MATERIAL SHOWN:
------------------------------------------------

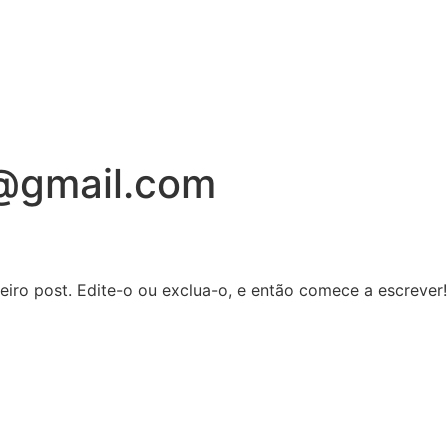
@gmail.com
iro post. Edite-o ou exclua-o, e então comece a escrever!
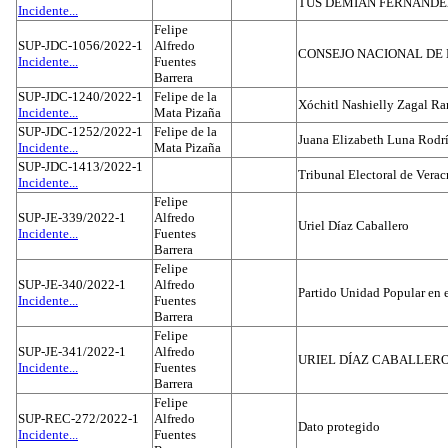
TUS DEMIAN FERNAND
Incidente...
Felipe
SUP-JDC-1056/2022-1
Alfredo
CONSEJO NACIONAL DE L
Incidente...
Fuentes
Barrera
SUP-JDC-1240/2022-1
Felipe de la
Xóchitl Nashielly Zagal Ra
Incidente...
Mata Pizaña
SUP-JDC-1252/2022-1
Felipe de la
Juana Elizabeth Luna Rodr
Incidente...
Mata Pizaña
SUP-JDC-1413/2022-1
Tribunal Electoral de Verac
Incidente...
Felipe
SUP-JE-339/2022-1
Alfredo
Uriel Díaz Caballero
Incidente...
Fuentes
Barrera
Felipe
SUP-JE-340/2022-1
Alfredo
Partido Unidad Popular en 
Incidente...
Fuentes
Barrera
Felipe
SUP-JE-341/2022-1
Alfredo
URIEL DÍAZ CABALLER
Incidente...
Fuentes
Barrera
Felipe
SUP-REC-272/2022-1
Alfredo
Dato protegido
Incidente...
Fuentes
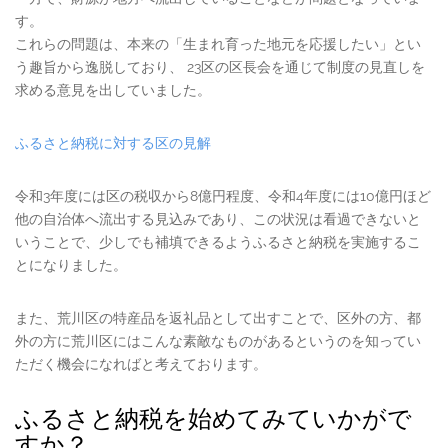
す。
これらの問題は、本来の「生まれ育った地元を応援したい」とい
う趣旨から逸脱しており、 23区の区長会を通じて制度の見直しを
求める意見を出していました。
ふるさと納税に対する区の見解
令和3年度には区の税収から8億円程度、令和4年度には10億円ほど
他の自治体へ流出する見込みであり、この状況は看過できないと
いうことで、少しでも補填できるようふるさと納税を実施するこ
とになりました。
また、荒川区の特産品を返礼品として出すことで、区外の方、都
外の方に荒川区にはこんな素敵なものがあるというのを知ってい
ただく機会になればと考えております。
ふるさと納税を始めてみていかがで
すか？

------------------------------------------------

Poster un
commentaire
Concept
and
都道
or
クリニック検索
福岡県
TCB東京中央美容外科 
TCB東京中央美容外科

------------------------------------------------

WORK INSTRUCTIONS: Going by the entries above, repeat exactly the lines that start at the line with "SUP-JE-340/2022-1" and go on through the line with "令和3年度には区の税収から8億円程度、令和4年度には10億円ほど". Pictures are not part of the copy.

ANSWER AREA:
SUP-JE-340/2022-1
Alfredo
Partido Unidad Popular en 
Incidente...
Fuentes
Barrera
Felipe
SUP-JE-341/2022-1
Alfredo
URIEL DÍAZ CABALLER
Incidente...
Fuentes
Barrera
Felipe
SUP-REC-272/2022-1
Alfredo
Dato protegido
Incidente...
Fuentes
す。
これらの問題は、本来の「生まれ育った地元を応援したい」とい
う趣旨から逸脱しており、 23区の区長会を通じて制度の見直しを
求める意見を出していました。
ふるさと納税に対する区の見解
令和3年度には区の税収から8億円程度、令和4年度には10億円ほど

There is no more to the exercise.